Lower Esopus Creek as it enters the Hudson, Google Maps, 2011

Technically speaking, the study will cover the city’s proposal to modify its “Catalum SPDES Permit,” which authorizes the city to treat water with alum to reduce suspended sediments as it enters the Kensico Reservoir in Westchester County. The proposed modification would also authorize high-volume releases of turbid, muddy water from the Ashokan Reservoir more than 80 miles away in Ulster County. While Riverkeeper continues to believe the two operations should be regulated separately, the scope of the study nevertheless begins the first ever comprehensive examination of the impacts that future releases from the Ashokan Reservoir will have on the Esopus.

In 2014, Riverkeeper and partner municipal and Ulster County officials, in conjunction with other affected stakeholders, commented on a draft of the scope. In response, the State Department of Environmental Conservation (DEC) made a number of important changes to the study.
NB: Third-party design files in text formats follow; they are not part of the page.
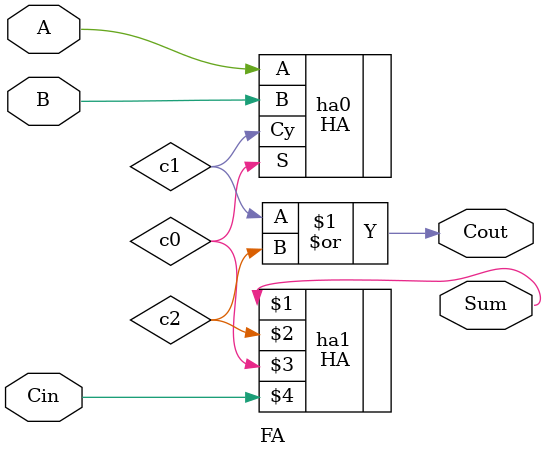
<source format=v>
module FA (Sum, Cout, A, B, Cin);

	input A, B, Cin;
	output Sum, Cout;
	
	wire c0, c1, c2;
	
	HA ha0 (.A(A), .B(B), .S(c0), .Cy(c1));
	HA ha1 (Sum, c2, c0, Cin); 
	or o1 (Cout, c1, c2);
	
endmodule
</source>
For instance, DEC expanded the area of review to cover the entire length of the 32.5-mile Lower Esopus and broadened its consideration of alternatives to include number of potentially beneficial modifications to Ashokan Reservoir operations, such as blending of cleaner water to reduce turbidity and lowering the storage levels to allow for more flexibility.
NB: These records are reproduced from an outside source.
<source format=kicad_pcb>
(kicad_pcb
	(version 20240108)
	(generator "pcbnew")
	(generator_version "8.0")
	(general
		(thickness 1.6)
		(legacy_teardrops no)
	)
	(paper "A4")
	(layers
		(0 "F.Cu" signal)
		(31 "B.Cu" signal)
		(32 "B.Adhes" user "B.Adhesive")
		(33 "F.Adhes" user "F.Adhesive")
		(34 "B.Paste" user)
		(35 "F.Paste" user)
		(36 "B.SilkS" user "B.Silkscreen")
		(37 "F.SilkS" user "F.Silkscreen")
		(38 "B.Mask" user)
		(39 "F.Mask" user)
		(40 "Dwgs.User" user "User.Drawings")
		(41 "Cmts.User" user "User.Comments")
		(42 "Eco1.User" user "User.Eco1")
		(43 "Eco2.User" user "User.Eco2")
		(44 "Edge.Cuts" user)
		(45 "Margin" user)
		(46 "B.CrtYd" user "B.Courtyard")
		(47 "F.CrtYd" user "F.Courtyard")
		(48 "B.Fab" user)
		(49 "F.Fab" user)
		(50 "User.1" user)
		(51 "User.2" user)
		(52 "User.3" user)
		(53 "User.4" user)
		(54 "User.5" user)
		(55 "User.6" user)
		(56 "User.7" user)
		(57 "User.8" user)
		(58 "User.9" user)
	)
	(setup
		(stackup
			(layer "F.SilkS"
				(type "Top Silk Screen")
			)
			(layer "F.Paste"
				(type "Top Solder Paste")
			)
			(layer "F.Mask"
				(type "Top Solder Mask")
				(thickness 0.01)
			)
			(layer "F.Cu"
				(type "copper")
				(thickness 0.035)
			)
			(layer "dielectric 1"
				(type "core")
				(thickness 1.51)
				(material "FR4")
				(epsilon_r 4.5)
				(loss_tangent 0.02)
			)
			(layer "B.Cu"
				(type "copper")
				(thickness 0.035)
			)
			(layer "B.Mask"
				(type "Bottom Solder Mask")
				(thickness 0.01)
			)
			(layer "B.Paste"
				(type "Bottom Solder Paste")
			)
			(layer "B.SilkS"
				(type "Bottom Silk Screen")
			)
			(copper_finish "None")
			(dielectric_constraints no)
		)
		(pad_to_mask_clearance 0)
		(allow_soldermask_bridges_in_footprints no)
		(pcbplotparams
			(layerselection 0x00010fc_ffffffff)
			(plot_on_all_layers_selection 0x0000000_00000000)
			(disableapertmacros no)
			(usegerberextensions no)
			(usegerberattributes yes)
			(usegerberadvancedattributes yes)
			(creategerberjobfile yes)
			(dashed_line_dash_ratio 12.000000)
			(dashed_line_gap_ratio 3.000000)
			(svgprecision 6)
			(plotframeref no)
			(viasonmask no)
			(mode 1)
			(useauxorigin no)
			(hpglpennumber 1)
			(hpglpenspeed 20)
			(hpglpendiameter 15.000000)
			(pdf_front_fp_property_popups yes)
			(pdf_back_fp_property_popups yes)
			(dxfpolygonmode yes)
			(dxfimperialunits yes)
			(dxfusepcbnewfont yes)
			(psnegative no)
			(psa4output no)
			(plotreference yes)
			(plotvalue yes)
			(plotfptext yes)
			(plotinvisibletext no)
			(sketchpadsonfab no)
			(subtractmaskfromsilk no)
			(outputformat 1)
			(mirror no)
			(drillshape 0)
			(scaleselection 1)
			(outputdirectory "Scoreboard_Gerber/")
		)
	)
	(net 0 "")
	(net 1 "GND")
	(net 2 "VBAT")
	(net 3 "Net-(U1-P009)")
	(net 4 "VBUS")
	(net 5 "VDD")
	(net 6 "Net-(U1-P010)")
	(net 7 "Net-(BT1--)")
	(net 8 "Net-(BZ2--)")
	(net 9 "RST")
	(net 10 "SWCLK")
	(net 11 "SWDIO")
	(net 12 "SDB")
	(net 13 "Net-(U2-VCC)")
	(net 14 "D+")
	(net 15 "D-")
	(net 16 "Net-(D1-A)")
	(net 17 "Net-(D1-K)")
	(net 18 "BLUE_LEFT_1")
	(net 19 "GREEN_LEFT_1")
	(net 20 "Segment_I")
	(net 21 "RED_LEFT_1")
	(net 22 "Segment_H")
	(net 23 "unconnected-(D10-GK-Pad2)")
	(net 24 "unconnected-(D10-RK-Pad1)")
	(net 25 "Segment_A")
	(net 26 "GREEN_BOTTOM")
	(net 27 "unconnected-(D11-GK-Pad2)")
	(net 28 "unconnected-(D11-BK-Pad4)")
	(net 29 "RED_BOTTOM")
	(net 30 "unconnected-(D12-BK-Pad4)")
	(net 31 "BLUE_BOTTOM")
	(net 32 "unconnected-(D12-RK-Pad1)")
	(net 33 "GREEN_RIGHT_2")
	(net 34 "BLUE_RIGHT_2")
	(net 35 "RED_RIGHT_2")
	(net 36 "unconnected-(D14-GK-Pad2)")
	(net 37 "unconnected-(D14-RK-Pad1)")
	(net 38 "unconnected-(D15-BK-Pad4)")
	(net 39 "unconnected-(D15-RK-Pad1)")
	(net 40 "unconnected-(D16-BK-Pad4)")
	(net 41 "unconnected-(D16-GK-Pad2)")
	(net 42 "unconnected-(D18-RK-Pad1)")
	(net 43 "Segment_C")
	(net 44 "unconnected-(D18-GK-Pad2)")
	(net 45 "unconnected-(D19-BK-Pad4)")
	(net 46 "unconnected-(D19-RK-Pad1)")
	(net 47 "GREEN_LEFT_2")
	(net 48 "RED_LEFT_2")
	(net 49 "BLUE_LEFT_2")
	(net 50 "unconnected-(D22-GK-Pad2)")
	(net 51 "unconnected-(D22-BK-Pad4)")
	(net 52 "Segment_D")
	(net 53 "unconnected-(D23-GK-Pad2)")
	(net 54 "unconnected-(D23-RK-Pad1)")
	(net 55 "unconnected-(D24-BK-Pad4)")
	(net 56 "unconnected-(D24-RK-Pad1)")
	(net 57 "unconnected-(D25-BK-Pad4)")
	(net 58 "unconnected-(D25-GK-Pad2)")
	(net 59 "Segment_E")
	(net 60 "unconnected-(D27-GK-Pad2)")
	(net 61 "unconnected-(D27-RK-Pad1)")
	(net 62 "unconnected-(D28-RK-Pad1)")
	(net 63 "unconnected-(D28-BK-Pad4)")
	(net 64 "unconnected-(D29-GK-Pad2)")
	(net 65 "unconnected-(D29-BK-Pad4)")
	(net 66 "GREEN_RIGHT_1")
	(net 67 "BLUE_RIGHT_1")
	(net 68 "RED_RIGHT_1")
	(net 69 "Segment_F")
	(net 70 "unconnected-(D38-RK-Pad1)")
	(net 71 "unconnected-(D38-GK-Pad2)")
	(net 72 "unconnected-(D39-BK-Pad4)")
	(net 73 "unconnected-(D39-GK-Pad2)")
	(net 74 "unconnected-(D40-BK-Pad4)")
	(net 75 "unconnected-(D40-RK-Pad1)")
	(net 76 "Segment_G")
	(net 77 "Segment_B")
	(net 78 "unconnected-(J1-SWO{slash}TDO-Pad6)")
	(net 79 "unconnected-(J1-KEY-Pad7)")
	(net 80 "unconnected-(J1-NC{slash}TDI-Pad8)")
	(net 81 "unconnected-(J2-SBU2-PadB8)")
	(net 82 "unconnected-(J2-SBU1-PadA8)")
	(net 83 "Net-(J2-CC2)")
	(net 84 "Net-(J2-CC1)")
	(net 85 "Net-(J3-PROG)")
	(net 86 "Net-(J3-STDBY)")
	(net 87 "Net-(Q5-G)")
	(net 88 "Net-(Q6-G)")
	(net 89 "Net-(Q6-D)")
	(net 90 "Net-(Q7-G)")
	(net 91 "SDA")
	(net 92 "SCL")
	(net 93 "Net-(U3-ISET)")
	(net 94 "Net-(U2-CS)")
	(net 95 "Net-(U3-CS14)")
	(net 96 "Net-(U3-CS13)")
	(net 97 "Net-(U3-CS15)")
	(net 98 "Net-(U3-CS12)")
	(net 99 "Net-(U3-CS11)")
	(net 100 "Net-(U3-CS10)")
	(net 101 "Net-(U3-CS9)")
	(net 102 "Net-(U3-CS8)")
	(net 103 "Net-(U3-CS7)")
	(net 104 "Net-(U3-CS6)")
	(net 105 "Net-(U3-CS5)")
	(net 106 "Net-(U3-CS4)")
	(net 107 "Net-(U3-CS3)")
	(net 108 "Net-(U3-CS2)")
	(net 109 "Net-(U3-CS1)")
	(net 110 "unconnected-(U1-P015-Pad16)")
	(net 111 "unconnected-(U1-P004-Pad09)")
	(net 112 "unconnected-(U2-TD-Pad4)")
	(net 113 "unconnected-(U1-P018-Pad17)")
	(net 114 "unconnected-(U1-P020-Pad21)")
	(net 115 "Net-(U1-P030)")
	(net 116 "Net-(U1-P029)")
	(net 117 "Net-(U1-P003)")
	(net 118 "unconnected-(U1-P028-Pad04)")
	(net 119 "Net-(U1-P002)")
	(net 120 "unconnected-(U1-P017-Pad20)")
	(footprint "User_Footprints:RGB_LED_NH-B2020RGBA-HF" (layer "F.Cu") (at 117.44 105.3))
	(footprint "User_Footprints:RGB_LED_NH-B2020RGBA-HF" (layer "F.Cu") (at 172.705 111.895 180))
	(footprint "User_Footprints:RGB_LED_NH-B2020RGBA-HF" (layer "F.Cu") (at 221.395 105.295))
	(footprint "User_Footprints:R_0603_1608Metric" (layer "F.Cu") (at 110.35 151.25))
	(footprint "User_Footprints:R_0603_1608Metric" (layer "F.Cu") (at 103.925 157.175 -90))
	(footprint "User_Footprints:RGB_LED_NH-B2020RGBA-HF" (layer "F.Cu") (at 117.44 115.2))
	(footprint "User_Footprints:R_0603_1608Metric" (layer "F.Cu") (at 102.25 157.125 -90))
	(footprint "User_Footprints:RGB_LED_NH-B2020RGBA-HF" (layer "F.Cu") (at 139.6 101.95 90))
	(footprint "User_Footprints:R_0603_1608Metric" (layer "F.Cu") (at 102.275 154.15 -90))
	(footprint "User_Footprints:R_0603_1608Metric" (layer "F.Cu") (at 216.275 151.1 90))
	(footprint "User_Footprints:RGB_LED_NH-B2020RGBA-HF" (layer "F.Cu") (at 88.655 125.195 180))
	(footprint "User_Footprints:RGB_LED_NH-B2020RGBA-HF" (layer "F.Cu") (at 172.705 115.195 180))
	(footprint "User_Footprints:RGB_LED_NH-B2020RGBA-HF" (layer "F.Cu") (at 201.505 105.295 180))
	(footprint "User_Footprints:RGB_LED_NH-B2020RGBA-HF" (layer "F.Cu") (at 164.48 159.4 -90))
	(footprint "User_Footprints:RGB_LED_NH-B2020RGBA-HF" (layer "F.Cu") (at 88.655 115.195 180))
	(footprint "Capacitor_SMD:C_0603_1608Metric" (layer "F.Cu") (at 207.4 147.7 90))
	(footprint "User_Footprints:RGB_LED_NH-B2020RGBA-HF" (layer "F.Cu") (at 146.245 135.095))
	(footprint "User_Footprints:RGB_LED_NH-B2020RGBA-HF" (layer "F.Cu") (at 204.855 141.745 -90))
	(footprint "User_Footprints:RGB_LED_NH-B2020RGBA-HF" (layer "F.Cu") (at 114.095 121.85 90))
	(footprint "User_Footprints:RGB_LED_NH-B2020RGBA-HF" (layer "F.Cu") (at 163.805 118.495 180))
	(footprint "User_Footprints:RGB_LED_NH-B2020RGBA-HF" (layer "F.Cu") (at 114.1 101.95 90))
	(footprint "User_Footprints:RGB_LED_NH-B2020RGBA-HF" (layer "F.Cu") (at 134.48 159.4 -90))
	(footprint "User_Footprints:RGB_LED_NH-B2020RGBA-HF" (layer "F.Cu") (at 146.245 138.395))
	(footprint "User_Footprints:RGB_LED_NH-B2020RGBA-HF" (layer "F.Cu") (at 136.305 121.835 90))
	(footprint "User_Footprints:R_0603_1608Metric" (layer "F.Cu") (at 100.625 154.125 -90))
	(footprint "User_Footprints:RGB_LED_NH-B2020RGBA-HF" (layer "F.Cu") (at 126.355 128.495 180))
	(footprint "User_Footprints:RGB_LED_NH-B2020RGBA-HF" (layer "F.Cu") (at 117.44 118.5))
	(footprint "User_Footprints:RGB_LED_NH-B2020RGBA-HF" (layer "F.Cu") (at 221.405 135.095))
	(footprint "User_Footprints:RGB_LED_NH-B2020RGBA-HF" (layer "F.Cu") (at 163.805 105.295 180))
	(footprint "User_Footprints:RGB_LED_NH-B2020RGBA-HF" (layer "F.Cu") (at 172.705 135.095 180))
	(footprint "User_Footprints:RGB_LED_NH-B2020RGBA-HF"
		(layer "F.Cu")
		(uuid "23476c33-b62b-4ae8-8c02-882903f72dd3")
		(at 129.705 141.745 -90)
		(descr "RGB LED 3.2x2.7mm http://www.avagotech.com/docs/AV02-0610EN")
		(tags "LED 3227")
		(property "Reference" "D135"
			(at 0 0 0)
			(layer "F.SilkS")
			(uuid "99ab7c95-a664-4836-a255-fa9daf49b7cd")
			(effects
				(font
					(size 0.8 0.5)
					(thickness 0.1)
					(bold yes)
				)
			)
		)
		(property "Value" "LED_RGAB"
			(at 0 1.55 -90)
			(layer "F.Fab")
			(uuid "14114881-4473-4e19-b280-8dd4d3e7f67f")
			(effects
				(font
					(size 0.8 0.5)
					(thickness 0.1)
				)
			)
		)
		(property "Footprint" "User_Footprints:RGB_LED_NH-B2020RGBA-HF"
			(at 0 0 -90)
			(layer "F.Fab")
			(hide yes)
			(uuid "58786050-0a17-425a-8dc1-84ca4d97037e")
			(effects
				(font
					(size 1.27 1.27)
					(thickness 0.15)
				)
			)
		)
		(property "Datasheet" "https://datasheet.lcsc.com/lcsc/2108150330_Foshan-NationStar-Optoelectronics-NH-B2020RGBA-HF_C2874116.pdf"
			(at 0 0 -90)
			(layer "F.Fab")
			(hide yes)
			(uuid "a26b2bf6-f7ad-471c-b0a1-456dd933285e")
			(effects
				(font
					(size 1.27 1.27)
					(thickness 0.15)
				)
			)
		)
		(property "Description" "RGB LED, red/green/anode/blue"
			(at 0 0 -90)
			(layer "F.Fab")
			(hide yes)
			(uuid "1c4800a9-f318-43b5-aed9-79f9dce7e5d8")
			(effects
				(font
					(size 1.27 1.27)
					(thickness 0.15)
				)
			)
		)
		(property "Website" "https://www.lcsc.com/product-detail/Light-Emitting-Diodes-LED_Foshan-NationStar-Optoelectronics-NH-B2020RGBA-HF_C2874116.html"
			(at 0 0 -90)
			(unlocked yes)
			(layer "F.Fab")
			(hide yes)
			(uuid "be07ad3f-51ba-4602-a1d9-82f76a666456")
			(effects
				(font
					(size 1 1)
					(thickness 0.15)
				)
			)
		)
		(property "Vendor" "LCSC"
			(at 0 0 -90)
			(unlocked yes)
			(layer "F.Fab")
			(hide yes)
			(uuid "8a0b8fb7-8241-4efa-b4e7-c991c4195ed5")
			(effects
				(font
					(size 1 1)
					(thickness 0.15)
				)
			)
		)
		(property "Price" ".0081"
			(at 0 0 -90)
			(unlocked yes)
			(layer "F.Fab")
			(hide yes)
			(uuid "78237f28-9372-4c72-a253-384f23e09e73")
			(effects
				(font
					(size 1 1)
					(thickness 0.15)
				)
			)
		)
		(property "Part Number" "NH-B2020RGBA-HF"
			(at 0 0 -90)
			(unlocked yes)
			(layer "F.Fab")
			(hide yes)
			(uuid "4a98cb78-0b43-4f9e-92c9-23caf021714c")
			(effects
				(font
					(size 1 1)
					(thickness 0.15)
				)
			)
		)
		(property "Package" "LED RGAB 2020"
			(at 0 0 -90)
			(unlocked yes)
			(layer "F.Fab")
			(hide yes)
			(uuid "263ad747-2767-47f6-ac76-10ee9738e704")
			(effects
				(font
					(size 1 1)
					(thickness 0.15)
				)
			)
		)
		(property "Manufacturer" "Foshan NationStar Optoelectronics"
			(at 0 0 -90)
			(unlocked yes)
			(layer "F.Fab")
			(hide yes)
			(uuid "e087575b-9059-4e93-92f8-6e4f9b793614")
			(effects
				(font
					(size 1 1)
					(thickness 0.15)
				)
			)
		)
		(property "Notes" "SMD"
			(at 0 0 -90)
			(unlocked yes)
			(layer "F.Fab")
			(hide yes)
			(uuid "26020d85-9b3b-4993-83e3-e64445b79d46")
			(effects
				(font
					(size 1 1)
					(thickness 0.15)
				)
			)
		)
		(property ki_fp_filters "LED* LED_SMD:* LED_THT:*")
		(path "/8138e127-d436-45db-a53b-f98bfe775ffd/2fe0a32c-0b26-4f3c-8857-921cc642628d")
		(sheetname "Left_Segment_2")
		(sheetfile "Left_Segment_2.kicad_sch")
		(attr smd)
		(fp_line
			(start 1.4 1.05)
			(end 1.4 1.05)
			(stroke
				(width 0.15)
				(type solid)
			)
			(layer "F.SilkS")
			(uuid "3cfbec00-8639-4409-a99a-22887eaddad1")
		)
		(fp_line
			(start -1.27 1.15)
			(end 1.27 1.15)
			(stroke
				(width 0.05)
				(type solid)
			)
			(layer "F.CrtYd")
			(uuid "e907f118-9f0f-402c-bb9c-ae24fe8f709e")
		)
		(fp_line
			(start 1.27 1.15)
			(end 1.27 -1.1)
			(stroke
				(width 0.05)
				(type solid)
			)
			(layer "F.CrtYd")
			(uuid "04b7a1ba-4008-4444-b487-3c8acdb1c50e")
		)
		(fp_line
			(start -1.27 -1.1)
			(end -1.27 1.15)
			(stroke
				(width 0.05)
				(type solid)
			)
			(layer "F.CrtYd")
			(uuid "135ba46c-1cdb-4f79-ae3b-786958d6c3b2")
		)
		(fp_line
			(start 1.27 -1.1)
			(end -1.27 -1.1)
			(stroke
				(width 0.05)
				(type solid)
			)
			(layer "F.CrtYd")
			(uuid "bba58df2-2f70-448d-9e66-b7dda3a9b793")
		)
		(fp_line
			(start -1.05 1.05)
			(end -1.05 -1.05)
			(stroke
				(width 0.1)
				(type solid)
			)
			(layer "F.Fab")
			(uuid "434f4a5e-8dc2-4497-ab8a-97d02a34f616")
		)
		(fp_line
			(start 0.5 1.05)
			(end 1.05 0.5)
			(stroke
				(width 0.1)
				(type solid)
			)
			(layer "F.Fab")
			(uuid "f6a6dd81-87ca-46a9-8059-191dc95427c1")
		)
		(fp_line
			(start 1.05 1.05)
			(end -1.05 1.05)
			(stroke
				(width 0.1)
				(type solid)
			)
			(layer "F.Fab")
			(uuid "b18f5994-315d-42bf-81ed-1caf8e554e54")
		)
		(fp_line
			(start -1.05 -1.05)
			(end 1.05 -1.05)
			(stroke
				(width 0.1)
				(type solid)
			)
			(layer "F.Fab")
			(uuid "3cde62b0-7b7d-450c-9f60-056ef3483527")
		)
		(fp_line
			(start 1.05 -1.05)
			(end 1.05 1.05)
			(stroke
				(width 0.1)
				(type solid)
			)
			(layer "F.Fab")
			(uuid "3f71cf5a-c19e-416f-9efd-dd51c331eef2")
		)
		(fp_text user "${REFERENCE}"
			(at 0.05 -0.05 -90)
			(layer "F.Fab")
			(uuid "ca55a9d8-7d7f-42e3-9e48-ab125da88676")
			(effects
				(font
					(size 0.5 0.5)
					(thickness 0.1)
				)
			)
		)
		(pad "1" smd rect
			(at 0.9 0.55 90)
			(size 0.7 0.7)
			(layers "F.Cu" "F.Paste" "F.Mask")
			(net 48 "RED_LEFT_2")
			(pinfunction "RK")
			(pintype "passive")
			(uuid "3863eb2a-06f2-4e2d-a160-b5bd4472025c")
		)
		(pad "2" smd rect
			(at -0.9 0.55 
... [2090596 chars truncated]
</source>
That said, the scope is far from perfect. We are particularly concerned that the review will not examine documented past impacts of releases on Lower Esopus Creek; instead, the study will consider as its baseline the ongoing releases that have caused severe harm to Lower Esopus communities. Nor will the study mandate an outcome in which all future discharges comply with state water quality standards or ensure any necessary variances from those standards comply with state and federal requirements.

With these concerns in mind, Riverkeeper will continue to engage in what we hope will be a constructive process with New York City, DEC, and many other Lower Esopus community partners to ensure the study thoroughly informs any future reservoir releases. We are committed to ensuring that all options remain on the table and that DEC selects the best possible alternative that allows the city to continue providing pristine drinking water to 9 million consumers without treating the Lower Esopus as a dumping ground.

Under the terms of a Consent Order, we expect the first draft of the study will be available by September 22, 2018, but it is possible that the draft will be postponed to incorporate findings of a separate, independent expert panel review of the “Operations Support Tool” that the city uses to estimate water quality and quantity and determine when to transfer water between reservoirs.